Start at the line below containing "являются экспертами в своей области. За все" and stop at the line containing "Любой клиент, который обратиться к нам за". Repeat every line of that stretch exactly, and nothing outside it.

(Stored data entries)
★ ★ ★ ★ ★ ★ ★

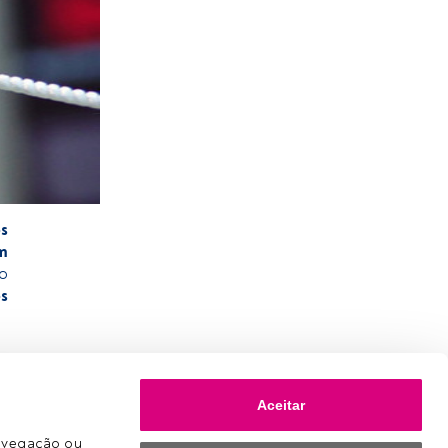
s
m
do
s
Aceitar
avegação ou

★ ★ ★ ★ ★ ★ ★

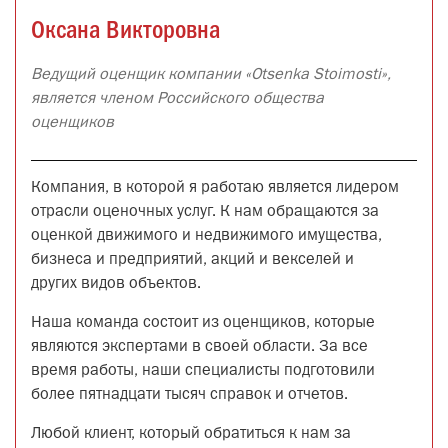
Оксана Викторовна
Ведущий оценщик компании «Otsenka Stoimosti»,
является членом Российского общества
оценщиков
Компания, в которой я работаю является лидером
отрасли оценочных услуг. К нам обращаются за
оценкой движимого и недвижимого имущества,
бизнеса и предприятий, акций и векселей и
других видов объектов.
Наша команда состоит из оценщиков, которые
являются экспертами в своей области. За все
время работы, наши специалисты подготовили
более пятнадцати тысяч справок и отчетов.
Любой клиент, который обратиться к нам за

★ ★ ★ ★ ★ ★ ★

THE ANSWER |
являются экспертами в своей области. За все
время работы, наши специалисты подготовили
более пятнадцати тысяч справок и отчетов.
Любой клиент, который обратиться к нам за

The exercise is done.